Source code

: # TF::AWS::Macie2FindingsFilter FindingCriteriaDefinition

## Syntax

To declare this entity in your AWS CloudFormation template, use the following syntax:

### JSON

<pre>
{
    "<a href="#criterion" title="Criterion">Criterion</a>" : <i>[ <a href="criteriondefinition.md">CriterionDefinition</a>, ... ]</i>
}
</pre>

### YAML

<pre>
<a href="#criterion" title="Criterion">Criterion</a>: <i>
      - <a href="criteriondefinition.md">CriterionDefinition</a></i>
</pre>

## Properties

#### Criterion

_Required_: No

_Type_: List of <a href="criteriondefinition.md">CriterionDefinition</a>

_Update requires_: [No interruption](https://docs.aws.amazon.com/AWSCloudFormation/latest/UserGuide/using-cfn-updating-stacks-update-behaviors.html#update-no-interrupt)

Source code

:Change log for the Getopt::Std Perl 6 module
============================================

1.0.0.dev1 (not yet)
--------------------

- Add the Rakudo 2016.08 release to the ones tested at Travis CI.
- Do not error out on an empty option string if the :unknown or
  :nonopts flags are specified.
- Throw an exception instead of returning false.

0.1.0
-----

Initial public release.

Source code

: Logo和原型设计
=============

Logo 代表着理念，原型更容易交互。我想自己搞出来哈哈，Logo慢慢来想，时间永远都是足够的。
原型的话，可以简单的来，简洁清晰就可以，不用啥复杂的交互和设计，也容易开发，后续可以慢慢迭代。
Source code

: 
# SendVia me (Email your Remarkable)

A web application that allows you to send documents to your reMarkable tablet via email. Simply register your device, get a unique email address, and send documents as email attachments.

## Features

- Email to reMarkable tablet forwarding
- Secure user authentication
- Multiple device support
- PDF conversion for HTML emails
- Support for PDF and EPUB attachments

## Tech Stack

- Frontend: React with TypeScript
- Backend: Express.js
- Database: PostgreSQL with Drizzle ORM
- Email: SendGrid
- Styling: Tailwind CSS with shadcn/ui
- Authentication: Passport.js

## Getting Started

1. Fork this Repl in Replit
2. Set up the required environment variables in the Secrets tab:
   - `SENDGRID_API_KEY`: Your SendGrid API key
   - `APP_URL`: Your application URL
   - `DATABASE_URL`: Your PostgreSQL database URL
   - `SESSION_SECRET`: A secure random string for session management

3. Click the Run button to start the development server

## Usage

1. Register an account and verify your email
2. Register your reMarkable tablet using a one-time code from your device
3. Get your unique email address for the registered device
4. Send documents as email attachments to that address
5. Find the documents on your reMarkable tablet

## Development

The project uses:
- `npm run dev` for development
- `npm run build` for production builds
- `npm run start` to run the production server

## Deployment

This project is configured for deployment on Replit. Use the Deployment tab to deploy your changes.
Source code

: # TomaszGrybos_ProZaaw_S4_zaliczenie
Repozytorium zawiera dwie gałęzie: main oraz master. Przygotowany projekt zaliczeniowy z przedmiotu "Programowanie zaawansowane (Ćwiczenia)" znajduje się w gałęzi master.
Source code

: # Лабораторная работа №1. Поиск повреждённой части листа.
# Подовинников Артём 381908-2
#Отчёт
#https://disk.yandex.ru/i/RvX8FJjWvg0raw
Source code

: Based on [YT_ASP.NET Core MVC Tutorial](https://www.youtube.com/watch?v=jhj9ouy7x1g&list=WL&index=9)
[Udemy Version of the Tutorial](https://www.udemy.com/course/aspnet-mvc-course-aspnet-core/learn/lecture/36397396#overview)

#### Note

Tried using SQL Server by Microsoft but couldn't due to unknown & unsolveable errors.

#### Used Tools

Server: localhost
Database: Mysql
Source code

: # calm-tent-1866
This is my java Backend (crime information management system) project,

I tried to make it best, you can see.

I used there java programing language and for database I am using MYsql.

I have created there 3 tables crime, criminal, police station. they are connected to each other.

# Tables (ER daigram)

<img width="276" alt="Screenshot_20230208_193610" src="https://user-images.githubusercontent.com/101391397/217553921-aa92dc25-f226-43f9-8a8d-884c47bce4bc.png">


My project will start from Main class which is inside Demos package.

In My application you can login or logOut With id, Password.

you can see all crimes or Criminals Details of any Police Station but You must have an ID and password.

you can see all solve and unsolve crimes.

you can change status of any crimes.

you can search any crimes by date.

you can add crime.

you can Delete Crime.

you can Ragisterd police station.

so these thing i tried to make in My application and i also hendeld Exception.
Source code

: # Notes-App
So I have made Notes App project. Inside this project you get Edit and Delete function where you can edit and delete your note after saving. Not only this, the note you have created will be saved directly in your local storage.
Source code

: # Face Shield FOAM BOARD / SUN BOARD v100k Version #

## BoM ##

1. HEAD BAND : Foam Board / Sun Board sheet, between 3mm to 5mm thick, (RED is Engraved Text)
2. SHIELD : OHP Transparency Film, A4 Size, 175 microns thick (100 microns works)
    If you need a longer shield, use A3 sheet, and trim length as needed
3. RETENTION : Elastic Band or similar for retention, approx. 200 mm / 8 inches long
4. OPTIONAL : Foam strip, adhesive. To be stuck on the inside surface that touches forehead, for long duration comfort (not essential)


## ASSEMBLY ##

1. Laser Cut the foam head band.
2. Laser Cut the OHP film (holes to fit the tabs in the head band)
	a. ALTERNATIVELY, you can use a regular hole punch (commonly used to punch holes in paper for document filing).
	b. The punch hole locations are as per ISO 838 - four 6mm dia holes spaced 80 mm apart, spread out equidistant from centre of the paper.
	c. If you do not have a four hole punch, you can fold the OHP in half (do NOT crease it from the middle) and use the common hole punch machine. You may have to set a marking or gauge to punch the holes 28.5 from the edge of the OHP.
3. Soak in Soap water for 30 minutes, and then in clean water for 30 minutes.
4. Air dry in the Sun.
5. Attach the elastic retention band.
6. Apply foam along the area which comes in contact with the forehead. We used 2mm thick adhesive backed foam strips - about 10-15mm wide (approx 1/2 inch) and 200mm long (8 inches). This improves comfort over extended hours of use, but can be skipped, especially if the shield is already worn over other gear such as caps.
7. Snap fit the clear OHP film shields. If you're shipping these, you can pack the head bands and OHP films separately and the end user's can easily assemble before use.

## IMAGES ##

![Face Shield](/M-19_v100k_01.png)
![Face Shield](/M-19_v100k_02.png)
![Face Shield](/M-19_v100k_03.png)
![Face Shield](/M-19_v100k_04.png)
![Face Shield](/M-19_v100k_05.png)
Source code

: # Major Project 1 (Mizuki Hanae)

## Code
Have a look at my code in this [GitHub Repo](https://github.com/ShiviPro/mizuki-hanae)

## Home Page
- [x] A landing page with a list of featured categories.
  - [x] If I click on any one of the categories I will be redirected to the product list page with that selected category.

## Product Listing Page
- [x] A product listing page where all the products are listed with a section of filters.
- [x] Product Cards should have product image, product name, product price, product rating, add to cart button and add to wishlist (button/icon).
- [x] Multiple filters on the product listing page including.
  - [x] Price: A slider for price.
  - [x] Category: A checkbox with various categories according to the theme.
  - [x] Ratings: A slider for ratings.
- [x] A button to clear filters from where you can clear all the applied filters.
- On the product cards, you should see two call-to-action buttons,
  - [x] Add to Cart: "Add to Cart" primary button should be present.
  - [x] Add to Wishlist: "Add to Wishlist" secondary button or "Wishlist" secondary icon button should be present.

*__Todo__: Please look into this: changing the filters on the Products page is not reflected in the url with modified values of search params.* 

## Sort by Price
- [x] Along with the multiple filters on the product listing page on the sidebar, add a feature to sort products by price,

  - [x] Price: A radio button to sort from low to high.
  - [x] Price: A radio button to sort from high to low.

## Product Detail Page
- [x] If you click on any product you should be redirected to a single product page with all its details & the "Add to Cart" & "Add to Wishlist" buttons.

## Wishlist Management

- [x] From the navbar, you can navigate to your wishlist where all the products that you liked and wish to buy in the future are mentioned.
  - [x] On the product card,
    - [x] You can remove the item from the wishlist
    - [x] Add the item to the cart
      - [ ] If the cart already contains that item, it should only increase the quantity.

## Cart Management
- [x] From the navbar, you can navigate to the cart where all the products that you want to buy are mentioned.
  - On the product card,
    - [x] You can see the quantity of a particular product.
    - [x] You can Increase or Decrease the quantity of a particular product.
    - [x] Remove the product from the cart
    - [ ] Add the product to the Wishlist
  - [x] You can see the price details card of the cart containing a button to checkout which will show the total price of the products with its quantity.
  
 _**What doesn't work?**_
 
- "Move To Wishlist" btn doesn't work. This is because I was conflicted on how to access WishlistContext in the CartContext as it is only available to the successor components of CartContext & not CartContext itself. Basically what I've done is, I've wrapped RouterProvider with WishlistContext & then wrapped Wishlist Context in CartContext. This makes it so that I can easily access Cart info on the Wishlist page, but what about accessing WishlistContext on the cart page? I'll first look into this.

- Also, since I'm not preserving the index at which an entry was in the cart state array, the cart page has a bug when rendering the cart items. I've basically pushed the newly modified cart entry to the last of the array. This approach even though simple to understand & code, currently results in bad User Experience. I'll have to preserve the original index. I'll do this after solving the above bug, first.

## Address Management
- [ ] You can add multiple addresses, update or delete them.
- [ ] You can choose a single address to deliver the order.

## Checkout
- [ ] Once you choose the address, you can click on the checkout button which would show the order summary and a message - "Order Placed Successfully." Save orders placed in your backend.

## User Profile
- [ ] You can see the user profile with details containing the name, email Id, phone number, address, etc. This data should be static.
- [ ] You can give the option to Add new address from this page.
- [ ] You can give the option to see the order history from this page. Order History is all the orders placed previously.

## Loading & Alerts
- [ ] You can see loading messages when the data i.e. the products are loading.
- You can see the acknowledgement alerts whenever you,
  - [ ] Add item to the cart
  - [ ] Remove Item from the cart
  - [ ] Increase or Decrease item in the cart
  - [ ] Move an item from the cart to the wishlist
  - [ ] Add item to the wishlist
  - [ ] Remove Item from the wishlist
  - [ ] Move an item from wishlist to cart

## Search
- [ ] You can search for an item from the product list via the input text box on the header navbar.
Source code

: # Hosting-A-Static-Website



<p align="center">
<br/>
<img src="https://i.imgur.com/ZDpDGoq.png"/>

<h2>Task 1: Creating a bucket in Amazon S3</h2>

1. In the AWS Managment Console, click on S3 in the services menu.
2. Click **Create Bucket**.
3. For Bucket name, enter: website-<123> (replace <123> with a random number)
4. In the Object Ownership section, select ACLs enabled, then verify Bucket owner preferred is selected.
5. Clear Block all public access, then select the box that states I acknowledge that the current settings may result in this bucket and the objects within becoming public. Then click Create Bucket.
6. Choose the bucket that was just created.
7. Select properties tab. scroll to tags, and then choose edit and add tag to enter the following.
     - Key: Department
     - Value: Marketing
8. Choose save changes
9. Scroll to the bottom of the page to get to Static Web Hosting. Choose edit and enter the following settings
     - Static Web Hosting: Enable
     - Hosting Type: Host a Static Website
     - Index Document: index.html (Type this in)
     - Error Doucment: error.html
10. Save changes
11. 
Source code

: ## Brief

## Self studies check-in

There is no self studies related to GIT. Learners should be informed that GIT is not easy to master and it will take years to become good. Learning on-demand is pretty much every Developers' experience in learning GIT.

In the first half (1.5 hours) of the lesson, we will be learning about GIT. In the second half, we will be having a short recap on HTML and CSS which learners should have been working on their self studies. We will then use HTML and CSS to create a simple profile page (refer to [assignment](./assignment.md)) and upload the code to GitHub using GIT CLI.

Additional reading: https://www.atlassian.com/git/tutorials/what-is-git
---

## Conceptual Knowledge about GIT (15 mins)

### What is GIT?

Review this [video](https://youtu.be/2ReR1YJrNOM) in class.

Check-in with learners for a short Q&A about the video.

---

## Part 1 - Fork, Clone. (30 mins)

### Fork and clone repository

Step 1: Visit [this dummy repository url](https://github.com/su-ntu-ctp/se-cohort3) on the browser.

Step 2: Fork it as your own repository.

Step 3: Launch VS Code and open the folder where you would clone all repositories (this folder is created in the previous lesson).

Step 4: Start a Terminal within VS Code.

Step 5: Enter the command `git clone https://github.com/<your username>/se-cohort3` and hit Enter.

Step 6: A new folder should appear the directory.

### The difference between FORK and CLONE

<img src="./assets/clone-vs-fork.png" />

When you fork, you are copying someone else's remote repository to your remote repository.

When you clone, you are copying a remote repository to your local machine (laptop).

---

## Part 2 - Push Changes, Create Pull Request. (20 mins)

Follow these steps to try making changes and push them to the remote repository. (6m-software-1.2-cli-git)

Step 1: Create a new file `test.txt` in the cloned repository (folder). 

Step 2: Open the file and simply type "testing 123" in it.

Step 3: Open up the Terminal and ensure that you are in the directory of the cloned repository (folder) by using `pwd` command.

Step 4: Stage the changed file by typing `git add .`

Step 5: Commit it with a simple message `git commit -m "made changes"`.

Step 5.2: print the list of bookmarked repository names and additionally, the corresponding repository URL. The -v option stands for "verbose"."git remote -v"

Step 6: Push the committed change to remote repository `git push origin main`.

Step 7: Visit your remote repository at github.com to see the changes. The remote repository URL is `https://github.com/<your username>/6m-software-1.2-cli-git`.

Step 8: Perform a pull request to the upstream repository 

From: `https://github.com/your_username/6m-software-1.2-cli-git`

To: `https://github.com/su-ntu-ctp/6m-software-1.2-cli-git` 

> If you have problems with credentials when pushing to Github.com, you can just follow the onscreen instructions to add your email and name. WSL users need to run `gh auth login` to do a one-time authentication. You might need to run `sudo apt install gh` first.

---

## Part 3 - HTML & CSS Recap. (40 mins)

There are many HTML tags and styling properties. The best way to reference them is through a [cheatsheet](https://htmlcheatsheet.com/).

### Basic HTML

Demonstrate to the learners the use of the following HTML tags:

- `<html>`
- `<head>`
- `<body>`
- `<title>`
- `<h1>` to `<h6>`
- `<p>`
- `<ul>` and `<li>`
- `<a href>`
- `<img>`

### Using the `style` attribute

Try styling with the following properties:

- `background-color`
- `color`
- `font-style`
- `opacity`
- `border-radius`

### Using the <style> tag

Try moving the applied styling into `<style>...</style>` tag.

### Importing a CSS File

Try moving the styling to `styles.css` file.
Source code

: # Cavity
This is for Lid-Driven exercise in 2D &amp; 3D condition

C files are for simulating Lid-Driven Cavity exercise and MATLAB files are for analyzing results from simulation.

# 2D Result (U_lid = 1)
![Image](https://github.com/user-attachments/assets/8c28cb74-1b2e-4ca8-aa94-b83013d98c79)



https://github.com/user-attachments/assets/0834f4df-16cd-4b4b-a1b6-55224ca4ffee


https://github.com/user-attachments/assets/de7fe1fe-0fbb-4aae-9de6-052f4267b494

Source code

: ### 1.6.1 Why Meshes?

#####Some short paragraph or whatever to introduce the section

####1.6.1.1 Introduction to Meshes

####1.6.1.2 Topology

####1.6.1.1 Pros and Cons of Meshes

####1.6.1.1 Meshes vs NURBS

·····

Work to be completed –
Return each line of the data above that contains the string "href", reproducing every such line in full.

Answer box –
    "<a href="#criterion" title="Criterion">Criterion</a>" : <i>[ <a href="criteriondefinition.md">CriterionDefinition</a>, ... ]</i>
<a href="#criterion" title="Criterion">Criterion</a>: <i>
      - <a href="criteriondefinition.md">CriterionDefinition</a></i>
_Type_: List of <a href="criteriondefinition.md">CriterionDefinition</a>
- `<a href>`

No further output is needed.